**Prompt**
Rewrite the lines that follow with "top-left" changed to "upper-left corner" and everything else left as it is, omitting the pictures from your answer.

::: Task material

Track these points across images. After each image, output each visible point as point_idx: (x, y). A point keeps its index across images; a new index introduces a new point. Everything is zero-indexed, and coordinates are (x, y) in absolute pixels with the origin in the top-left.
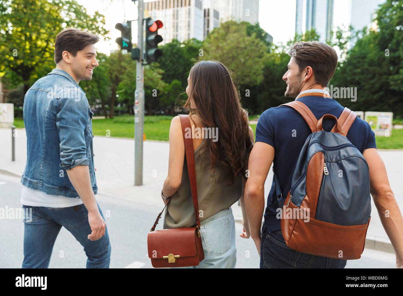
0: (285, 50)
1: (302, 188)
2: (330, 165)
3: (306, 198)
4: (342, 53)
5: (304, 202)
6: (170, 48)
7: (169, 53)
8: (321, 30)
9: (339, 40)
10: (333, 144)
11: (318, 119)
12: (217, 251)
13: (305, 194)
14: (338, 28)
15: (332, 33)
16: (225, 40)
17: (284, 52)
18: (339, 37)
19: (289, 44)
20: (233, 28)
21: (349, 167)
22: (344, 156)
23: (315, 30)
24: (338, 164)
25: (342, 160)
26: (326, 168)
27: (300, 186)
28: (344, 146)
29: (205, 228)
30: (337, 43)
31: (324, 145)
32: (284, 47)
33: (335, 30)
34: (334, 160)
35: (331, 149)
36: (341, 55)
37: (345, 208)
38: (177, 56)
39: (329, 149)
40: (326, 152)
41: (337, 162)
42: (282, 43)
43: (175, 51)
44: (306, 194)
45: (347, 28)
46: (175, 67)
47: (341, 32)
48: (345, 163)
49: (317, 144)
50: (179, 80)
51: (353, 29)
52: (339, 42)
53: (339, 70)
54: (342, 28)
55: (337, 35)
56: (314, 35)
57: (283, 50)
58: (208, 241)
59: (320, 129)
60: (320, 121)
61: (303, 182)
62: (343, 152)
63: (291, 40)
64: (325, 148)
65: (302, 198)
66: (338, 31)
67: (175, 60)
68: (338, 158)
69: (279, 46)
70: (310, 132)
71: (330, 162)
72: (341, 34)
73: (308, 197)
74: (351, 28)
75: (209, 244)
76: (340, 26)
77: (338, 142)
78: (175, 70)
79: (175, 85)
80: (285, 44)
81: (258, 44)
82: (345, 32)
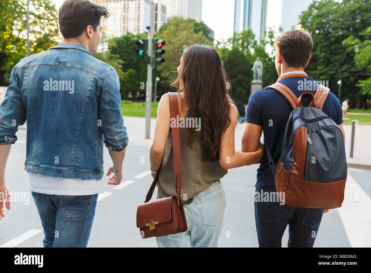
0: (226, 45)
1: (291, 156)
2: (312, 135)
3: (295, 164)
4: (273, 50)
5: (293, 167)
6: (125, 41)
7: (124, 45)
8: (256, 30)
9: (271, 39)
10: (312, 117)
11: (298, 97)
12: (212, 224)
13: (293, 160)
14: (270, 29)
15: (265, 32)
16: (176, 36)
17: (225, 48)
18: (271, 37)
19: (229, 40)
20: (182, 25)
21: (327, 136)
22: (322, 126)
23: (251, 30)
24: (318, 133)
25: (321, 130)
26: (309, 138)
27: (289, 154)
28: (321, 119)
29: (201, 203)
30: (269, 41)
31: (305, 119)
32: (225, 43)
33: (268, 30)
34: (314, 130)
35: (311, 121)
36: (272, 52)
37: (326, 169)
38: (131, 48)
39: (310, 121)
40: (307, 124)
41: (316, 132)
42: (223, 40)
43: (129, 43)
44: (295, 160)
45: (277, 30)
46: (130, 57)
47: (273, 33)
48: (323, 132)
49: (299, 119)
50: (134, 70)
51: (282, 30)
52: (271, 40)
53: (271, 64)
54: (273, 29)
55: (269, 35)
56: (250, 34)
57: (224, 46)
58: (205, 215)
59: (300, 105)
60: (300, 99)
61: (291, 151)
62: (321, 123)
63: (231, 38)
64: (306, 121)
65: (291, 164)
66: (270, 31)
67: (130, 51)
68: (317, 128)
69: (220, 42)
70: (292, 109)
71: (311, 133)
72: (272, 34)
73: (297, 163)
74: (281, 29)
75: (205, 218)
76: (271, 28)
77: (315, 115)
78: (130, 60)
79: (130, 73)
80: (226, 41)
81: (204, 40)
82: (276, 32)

::::::

**Answer for the task**
Track these points across images. After each image, output each visible point as point_idx: (x, y). A point keeps its index across images; a new index introduces a new point. Everything is zero-indexed, and coordinates are (x, y) in absolute pixels with the origin in the upper-left corner.
0: (285, 50)
1: (302, 188)
2: (330, 165)
3: (306, 198)
4: (342, 53)
5: (304, 202)
6: (170, 48)
7: (169, 53)
8: (321, 30)
9: (339, 40)
10: (333, 144)
11: (318, 119)
12: (217, 251)
13: (305, 194)
14: (338, 28)
15: (332, 33)
16: (225, 40)
17: (284, 52)
18: (339, 37)
19: (289, 44)
20: (233, 28)
21: (349, 167)
22: (344, 156)
23: (315, 30)
24: (338, 164)
25: (342, 160)
26: (326, 168)
27: (300, 186)
28: (344, 146)
29: (205, 228)
30: (337, 43)
31: (324, 145)
32: (284, 47)
33: (335, 30)
34: (334, 160)
35: (331, 149)
36: (341, 55)
37: (345, 208)
38: (177, 56)
39: (329, 149)
40: (326, 152)
41: (337, 162)
42: (282, 43)
43: (175, 51)
44: (306, 194)
45: (347, 28)
46: (175, 67)
47: (341, 32)
48: (345, 163)
49: (317, 144)
50: (179, 80)
51: (353, 29)
52: (339, 42)
53: (339, 70)
54: (342, 28)
55: (337, 35)
56: (314, 35)
57: (283, 50)
58: (208, 241)
59: (320, 129)
60: (320, 121)
61: (303, 182)
62: (343, 152)
63: (291, 40)
64: (325, 148)
65: (302, 198)
66: (338, 31)
67: (175, 60)
68: (338, 158)
69: (279, 46)
70: (310, 132)
71: (330, 162)
72: (341, 34)
73: (308, 197)
74: (351, 28)
75: (209, 244)
76: (340, 26)
77: (338, 142)
78: (175, 70)
79: (175, 85)
80: (285, 44)
81: (258, 44)
82: (345, 32)
0: (226, 45)
1: (291, 156)
2: (312, 135)
3: (295, 164)
4: (273, 50)
5: (293, 167)
6: (125, 41)
7: (124, 45)
8: (256, 30)
9: (271, 39)
10: (312, 117)
11: (298, 97)
12: (212, 224)
13: (293, 160)
14: (270, 29)
15: (265, 32)
16: (176, 36)
17: (225, 48)
18: (271, 37)
19: (229, 40)
20: (182, 25)
21: (327, 136)
22: (322, 126)
23: (251, 30)
24: (318, 133)
25: (321, 130)
26: (309, 138)
27: (289, 154)
28: (321, 119)
29: (201, 203)
30: (269, 41)
31: (305, 119)
32: (225, 43)
33: (268, 30)
34: (314, 130)
35: (311, 121)
36: (272, 52)
37: (326, 169)
38: (131, 48)
39: (310, 121)
40: (307, 124)
41: (316, 132)
42: (223, 40)
43: (129, 43)
44: (295, 160)
45: (277, 30)
46: (130, 57)
47: (273, 33)
48: (323, 132)
49: (299, 119)
50: (134, 70)
51: (282, 30)
52: (271, 40)
53: (271, 64)
54: (273, 29)
55: (269, 35)
56: (250, 34)
57: (224, 46)
58: (205, 215)
59: (300, 105)
60: (300, 99)
61: (291, 151)
62: (321, 123)
63: (231, 38)
64: (306, 121)
65: (291, 164)
66: (270, 31)
67: (130, 51)
68: (317, 128)
69: (220, 42)
70: (292, 109)
71: (311, 133)
72: (272, 34)
73: (297, 163)
74: (281, 29)
75: (205, 218)
76: (271, 28)
77: (315, 115)
78: (130, 60)
79: (130, 73)
80: (226, 41)
81: (204, 40)
82: (276, 32)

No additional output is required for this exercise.